There hadn't been a mage seen on the battlefield since before Shae was born, they were too powerful and rare to risk, or so all the latest reports had claimed. Kastin had no mages to risk, not proper ones. People still knew the tricks of course, they could perform the rituals of defense and mix the potions and powders that filled their weapons, but to wield such destructive power with nothing more than a thought and a wave of the hand was more than any living Kastinian could claim.
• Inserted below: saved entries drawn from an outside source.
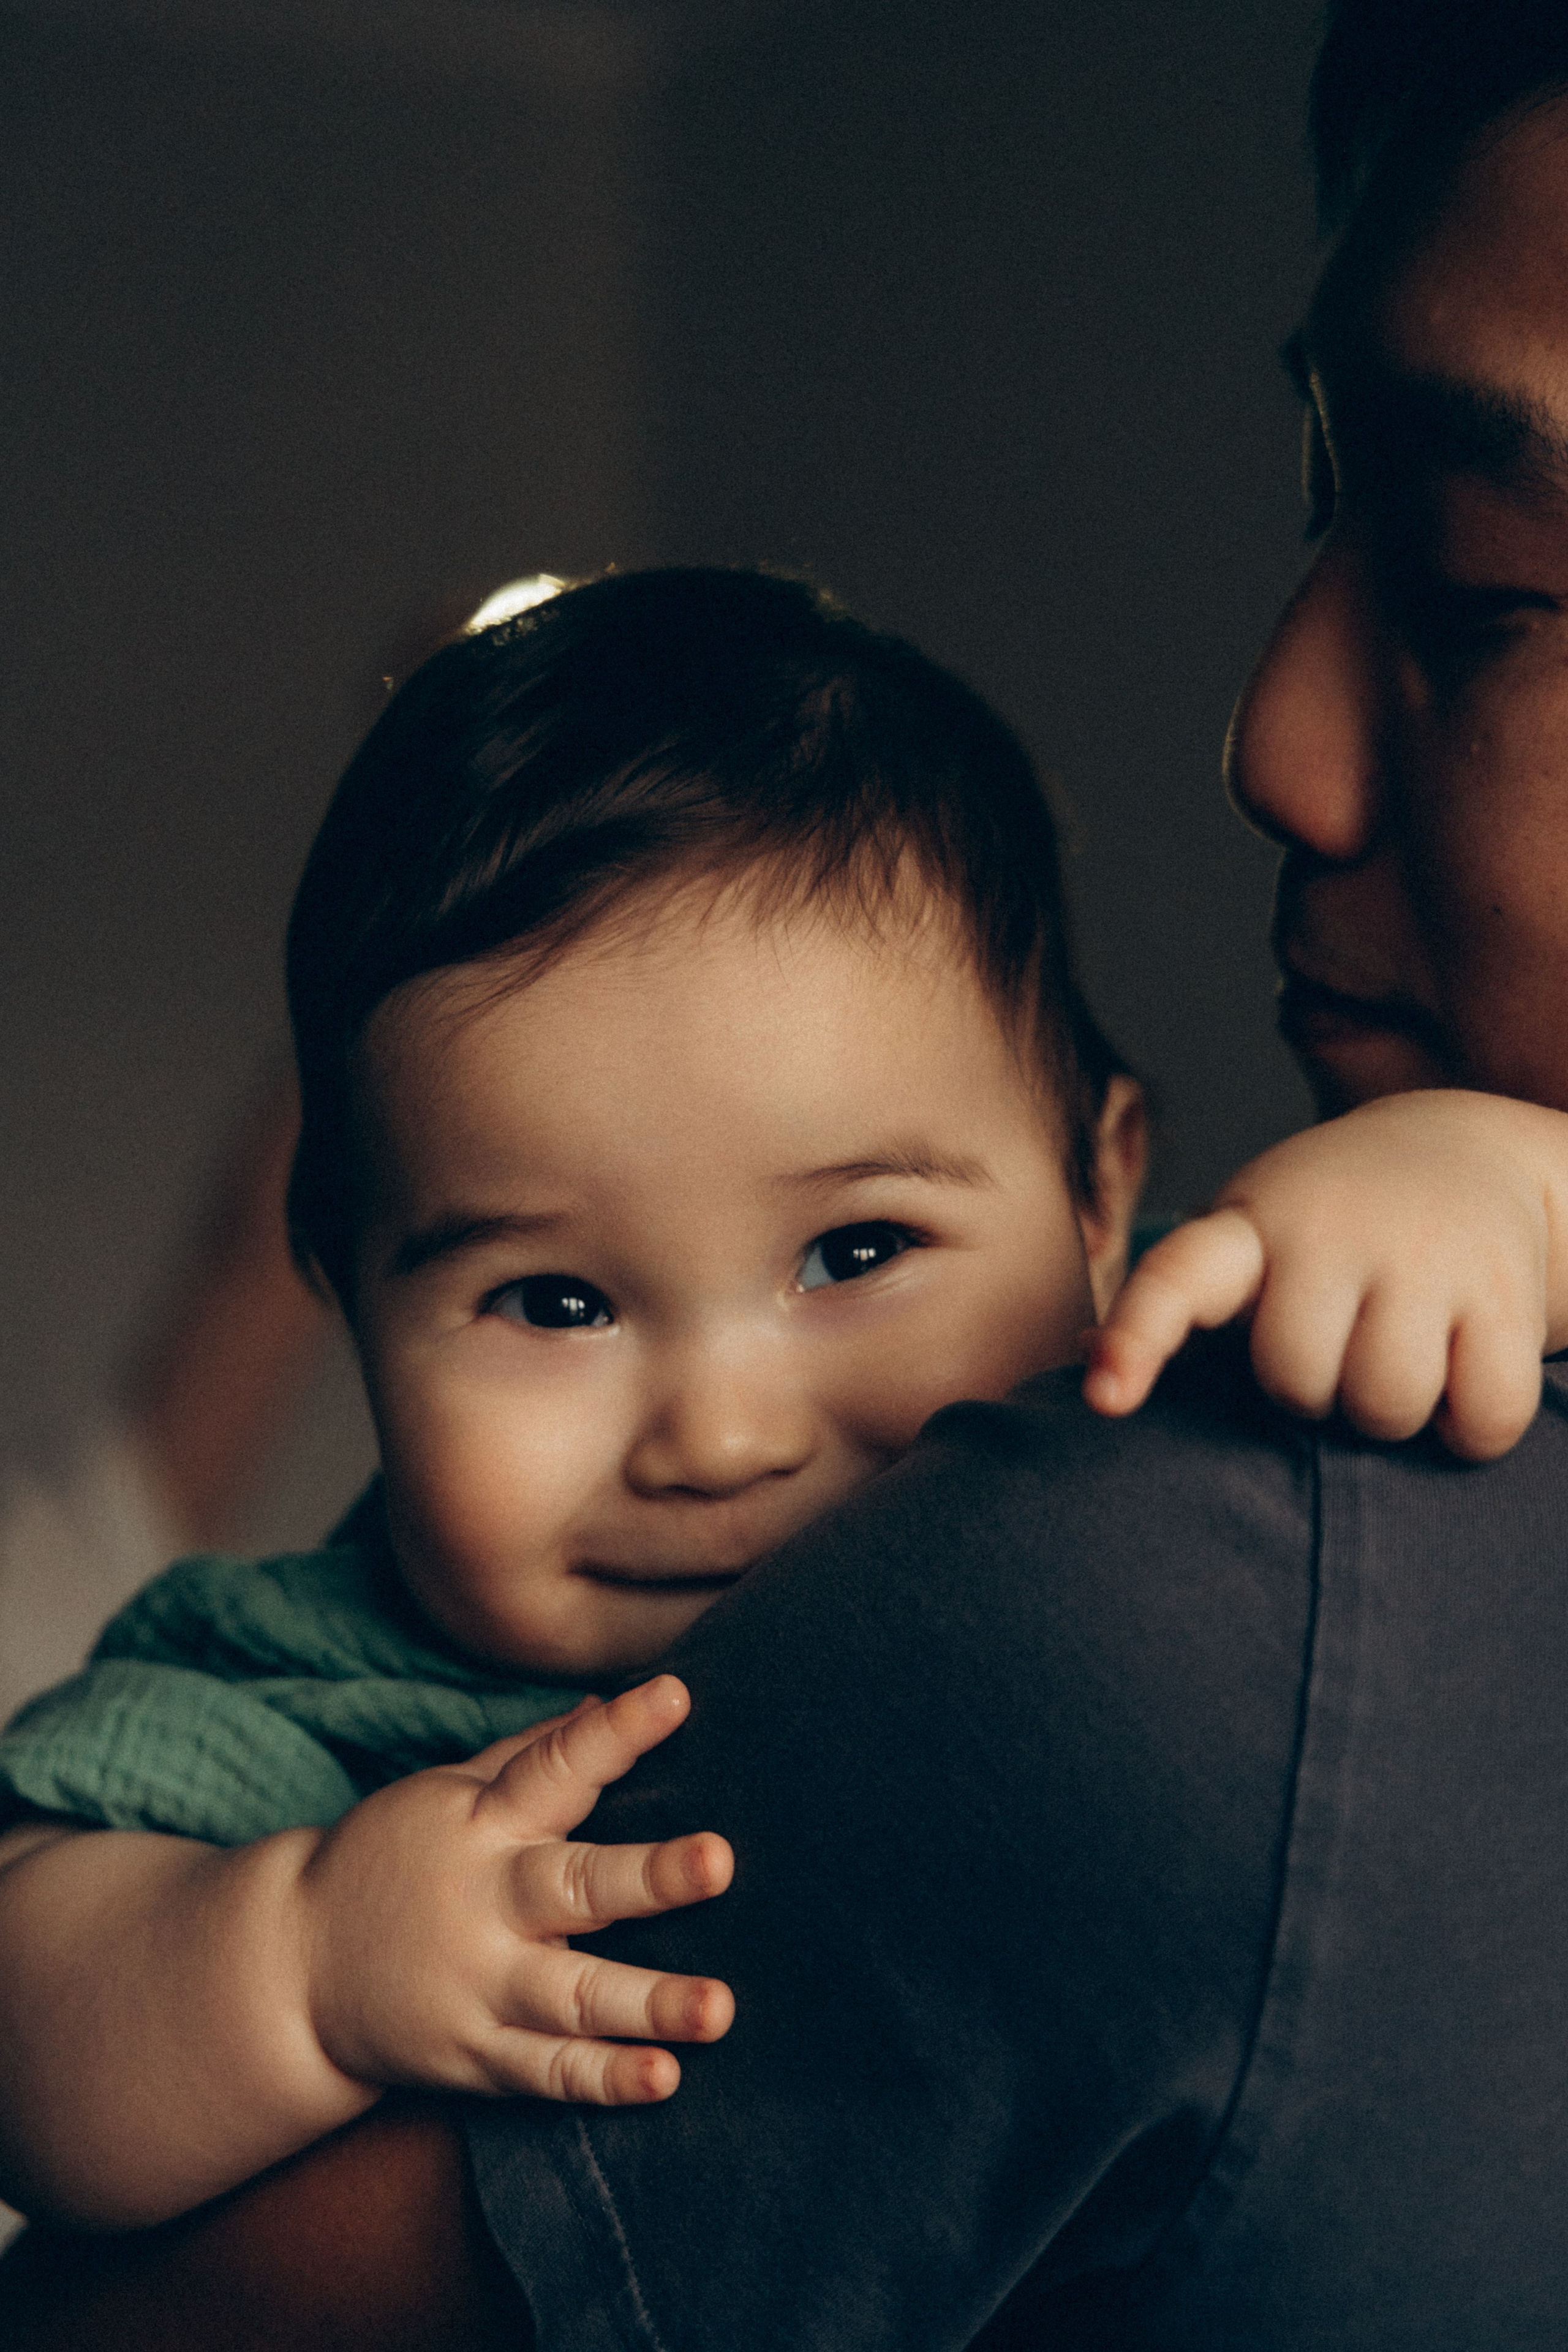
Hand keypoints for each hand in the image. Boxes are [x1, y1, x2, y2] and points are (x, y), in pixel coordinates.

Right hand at [294, 1674, 733, 2105]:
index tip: (675, 1695)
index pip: (553, 1766)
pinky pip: (548, 2072)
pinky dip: (603, 2080)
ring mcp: (477, 1987)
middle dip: (648, 1876)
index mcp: (480, 1823)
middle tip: (719, 1861)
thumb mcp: (443, 1793)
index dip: (614, 1731)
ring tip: (719, 2008)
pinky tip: (664, 2078)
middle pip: (572, 1886)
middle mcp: (483, 1903)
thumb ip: (528, 1754)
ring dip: (648, 2004)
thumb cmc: (388, 1860)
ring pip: (572, 1997)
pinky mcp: (473, 2056)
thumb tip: (606, 1701)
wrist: (289, 1969)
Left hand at [1082, 1091, 1567, 1459]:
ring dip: (1391, 1412)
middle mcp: (1332, 1230)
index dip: (1138, 1339)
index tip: (1105, 1398)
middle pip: (1296, 1379)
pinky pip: (1482, 1417)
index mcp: (1249, 1227)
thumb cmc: (1324, 1228)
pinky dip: (1473, 1426)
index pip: (1177, 1278)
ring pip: (1385, 1406)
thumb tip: (1087, 1365)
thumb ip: (1179, 1307)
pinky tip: (1464, 1373)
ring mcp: (1425, 1254)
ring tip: (1398, 1355)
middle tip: (1337, 1349)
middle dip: (1314, 1392)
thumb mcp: (1245, 1240)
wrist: (1465, 1152)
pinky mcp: (1508, 1291)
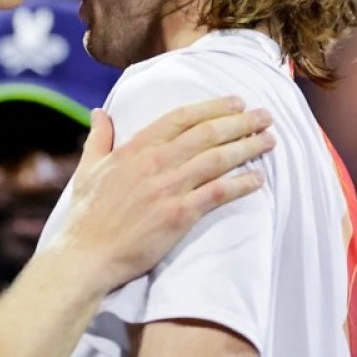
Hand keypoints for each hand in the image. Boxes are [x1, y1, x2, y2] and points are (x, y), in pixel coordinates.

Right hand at [53, 97, 273, 293]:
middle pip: (207, 133)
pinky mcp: (179, 215)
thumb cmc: (86, 215)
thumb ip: (98, 138)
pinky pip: (218, 193)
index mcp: (135, 148)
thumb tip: (100, 112)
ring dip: (247, 147)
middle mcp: (155, 162)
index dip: (212, 107)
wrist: (87, 254)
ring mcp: (169, 188)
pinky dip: (241, 184)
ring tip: (269, 141)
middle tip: (265, 116)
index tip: (235, 101)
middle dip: (241, 122)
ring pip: (217, 159)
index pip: (181, 117)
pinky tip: (258, 179)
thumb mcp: (88, 168)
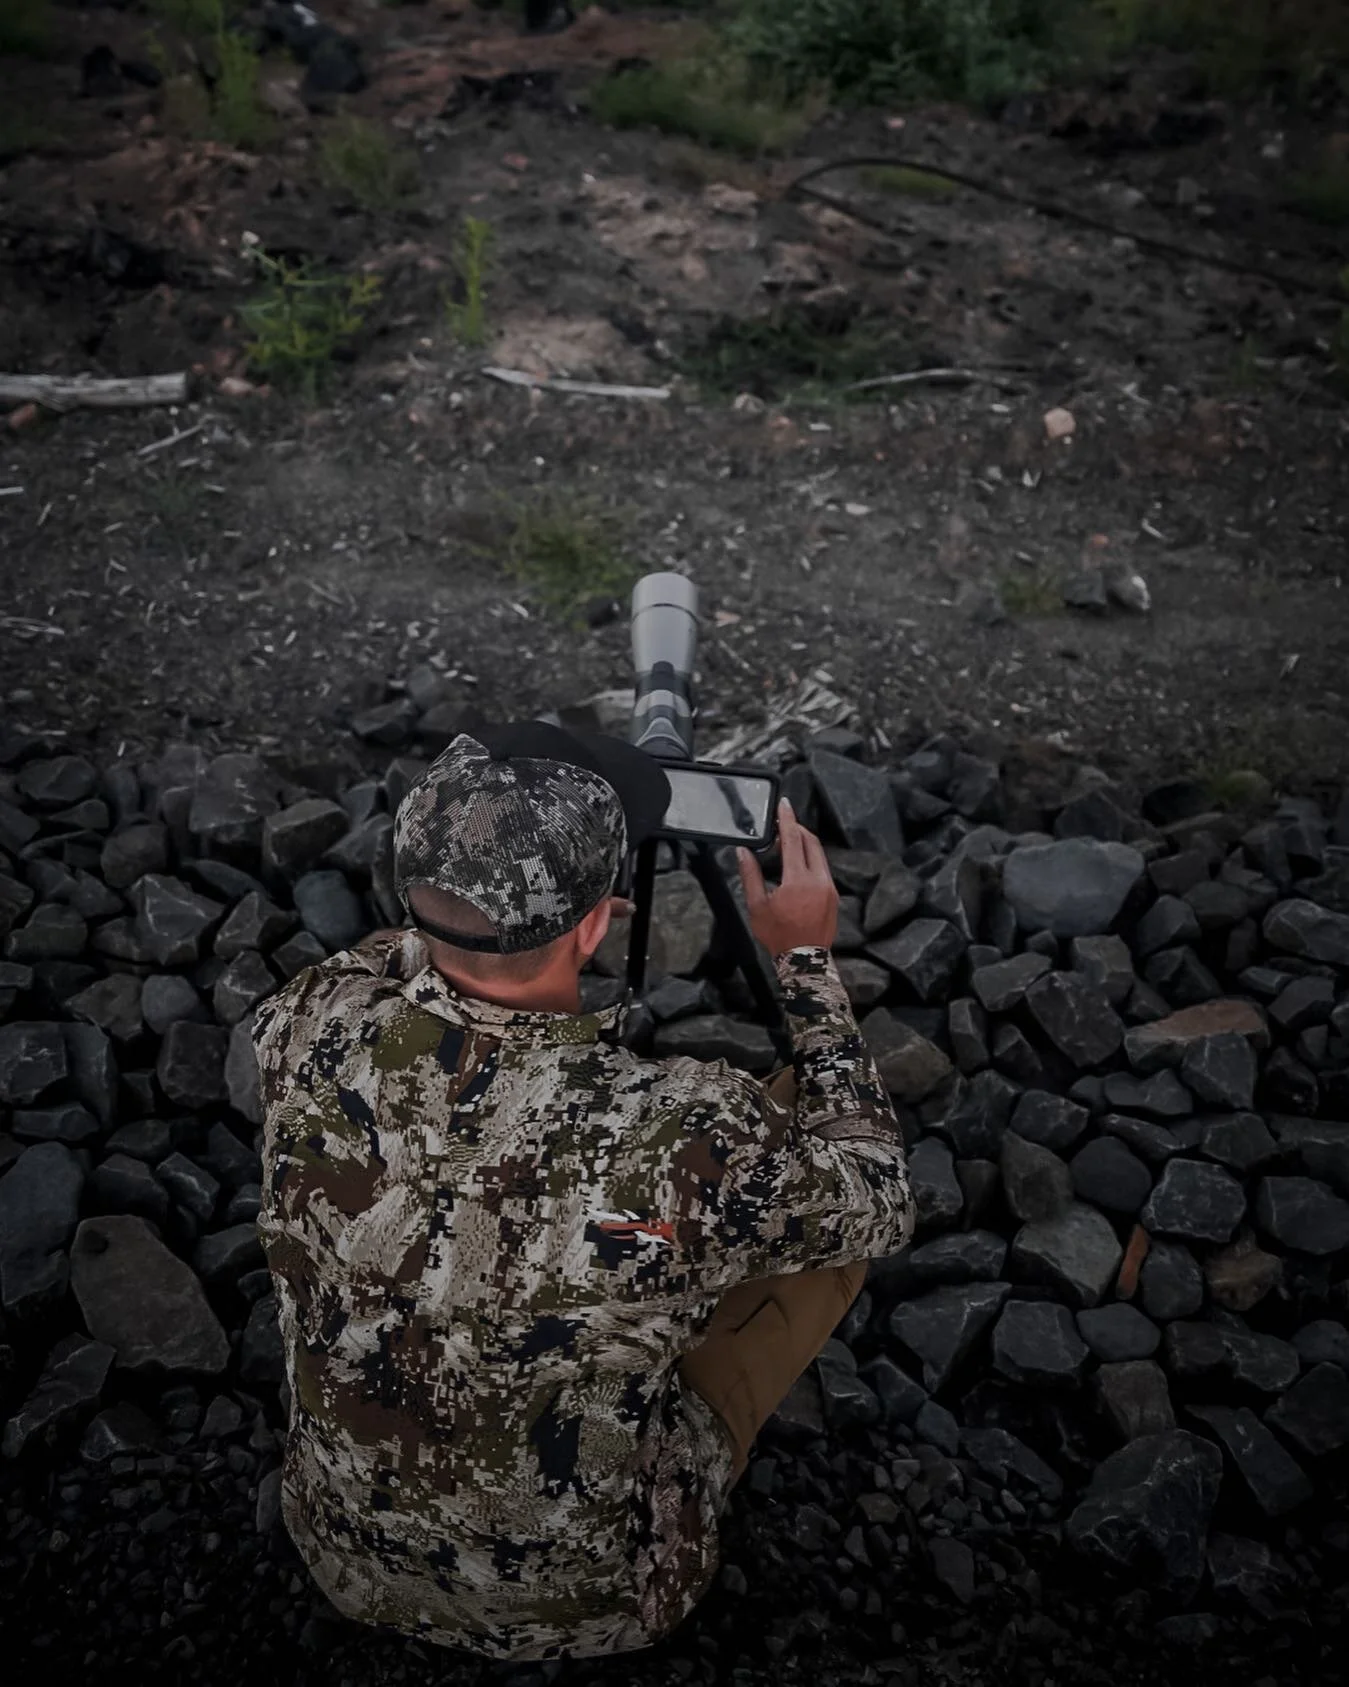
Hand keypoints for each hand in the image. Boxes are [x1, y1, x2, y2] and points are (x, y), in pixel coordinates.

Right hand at [737, 799, 837, 955]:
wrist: (805, 960)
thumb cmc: (779, 935)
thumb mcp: (757, 906)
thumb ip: (750, 875)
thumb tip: (743, 853)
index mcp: (798, 880)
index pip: (794, 840)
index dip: (788, 819)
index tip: (784, 805)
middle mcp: (819, 880)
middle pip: (811, 842)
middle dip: (797, 829)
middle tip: (781, 826)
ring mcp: (830, 888)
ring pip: (819, 855)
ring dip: (804, 845)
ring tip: (786, 848)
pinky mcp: (834, 896)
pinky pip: (823, 869)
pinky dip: (811, 861)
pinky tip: (797, 868)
Shae dropped back down to the floor of the trench. It couldn't be worse. She'd heard some of the troops discussing their most brutal battles, Scorch-hounds were fast and brutal, often able to avoid the Caster fire long enough to actually get into the trenches, where they would cause horrific damage before finally being felled.
But they weren't mages.
A Golem, steel plated, hollow and rune-engraved could apparently soak up terrifying amounts of fire before even it's outer shell was breached, let alone the gemstone core at its heart.
But it wasn't a mage.
Shriekers flew high above the battlefield, rarely noticed before the inevitable, screaming descent that gave them their name. Hurtling down from the clouds directly toward the trenches, sometimes catching up Kastinian soldiers and dragging them up, either to fall to their deaths or be stolen away forever. Other times, they'd been known to bring weapons, dropping explosive charges as they swept back up into the sky, away from the blast.
But they weren't mages.
Shae would rather fight all three of them at once, with a horizon full of shamblers to back them up rather than face the thing floating lazily across the field toward them now.
A Mage, a Hex-damned, Dark-souled, monster from the darkest pages of history.
Dreading what she might see, Shae pulled herself together and, slowly, raised her head up to the parapet. It was closer now, not heading directly for her, thankfully, but not nearly far enough away for her to feel safe.